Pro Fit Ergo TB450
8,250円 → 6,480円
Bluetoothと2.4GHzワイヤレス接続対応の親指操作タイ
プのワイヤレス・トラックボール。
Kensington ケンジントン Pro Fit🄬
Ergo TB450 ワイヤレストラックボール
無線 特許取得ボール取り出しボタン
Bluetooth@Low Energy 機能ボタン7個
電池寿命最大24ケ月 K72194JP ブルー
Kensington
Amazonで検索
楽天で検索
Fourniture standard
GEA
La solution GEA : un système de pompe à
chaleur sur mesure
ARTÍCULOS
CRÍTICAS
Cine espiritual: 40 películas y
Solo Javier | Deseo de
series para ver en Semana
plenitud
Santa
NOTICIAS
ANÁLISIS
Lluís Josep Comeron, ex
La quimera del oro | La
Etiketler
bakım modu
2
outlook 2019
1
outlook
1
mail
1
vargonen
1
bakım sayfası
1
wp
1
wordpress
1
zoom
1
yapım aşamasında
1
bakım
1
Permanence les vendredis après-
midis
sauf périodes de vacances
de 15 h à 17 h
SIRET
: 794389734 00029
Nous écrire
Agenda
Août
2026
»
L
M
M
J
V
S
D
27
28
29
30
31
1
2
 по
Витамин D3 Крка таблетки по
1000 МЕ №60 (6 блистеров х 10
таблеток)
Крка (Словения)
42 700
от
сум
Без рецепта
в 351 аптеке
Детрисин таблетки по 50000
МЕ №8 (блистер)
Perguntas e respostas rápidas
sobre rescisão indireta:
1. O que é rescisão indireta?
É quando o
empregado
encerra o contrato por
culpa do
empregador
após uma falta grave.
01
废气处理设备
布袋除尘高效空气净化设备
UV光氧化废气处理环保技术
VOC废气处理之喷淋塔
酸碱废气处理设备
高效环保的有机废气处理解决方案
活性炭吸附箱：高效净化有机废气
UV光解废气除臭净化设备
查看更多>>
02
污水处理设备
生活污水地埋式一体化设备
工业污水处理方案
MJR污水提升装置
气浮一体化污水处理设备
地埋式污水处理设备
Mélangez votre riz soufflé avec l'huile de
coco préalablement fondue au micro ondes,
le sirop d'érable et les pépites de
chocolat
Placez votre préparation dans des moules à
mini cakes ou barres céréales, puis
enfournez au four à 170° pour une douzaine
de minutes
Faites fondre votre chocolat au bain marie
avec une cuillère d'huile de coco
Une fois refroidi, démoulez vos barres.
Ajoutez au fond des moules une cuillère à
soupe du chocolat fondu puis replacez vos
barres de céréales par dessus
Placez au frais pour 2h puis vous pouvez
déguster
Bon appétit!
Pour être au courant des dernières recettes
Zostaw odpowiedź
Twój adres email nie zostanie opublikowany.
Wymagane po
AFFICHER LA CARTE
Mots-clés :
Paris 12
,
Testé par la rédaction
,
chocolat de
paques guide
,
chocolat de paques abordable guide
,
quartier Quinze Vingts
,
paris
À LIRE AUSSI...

Exercise prompt —
Please reproduce every line above, character for character, from the first to the last.

Answer space —
Pro Fit Ergo TB450
8,250円 → 6,480円
Bluetoothと2.4GHzワイヤレス接続対応の親指操作タイ
プのワイヤレス・トラックボール。
Kensington ケンジントン Pro Fit🄬
Ergo TB450 ワイヤレストラックボール
無線 特許取得ボール取り出しボタン
Bluetooth@Low Energy 機能ボタン7個
電池寿命最大24ケ月 K72194JP ブルー
Kensington
Amazonで検索
楽天で検索
Fourniture standard
GEA
La solution GEA : un système de pompe à
chaleur sur mesure
ARTÍCULOS
CRÍTICAS
Cine espiritual: 40 películas y
Solo Javier | Deseo de
series para ver en Semana
plenitud
Santa
NOTICIAS
ANÁLISIS
Lluís Josep Comeron, ex
La quimera del oro | La
Etiketler
bakım modu
2
outlook 2019
1
outlook
1
mail
1
vargonen
1
bakım sayfası
1
wp
1
wordpress
1
zoom
1
yapım aşamasında
1
bakım
1
Permanence les vendredis après-
midis
sauf périodes de vacances
de 15 h à 17 h
SIRET
: 794389734 00029
Nous écrire
Agenda
Août
2026
»
L
M
M
J
V
S
D
27
28
29
30
31
1
2
 по
Витамин D3 Крка таблетки по
1000 МЕ №60 (6 блистеров х 10
таблеток)
Крка (Словения)
42 700
от
сум
Без рецепта
в 351 аптеке
Детрисин таблетки по 50000
МЕ №8 (блистер)
Perguntas e respostas rápidas
sobre rescisão indireta:
1. O que é rescisão indireta?
É quando o
empregado
encerra o contrato por
culpa do
empregador
após uma falta grave.
01
废气处理设备
布袋除尘高效空气净化设备
UV光氧化废气处理环保技术
VOC废气处理之喷淋塔
酸碱废气处理设备
高效环保的有机废气处理解决方案
活性炭吸附箱：高效净化有机废气
UV光解废气除臭净化设备
查看更多>>
02
污水处理设备
生活污水地埋式一体化设备
工业污水处理方案
MJR污水提升装置
气浮一体化污水处理设备
地埋式污水处理设备
Mélangez votre riz soufflé avec l'huile de
coco préalablement fondue au micro ondes,
le sirop d'érable et les pépites de
chocolat
Placez votre préparation dans des moules à
mini cakes ou barres céréales, puis
enfournez au four à 170° pour une douzaine
de minutes
Faites fondre votre chocolat au bain marie
avec une cuillère d'huile de coco
Une fois refroidi, démoulez vos barres.
Ajoutez au fond des moules une cuillère à
soupe du chocolat fondu puis replacez vos
barres de céréales par dessus
Placez au frais pour 2h puis vous pouvez
déguster
Bon appétit!
Pour être au courant des dernières recettes
Zostaw odpowiedź
Twój adres email nie zostanie opublikowany.
Wymagane po
AFFICHER LA CARTE
Mots-clés :
Paris 12
,
Testé par la rédaction
,
chocolat de
paques guide
,
chocolat de paques abordable guide
,
quartier Quinze Vingts
,
paris
À LIRE AUSSI...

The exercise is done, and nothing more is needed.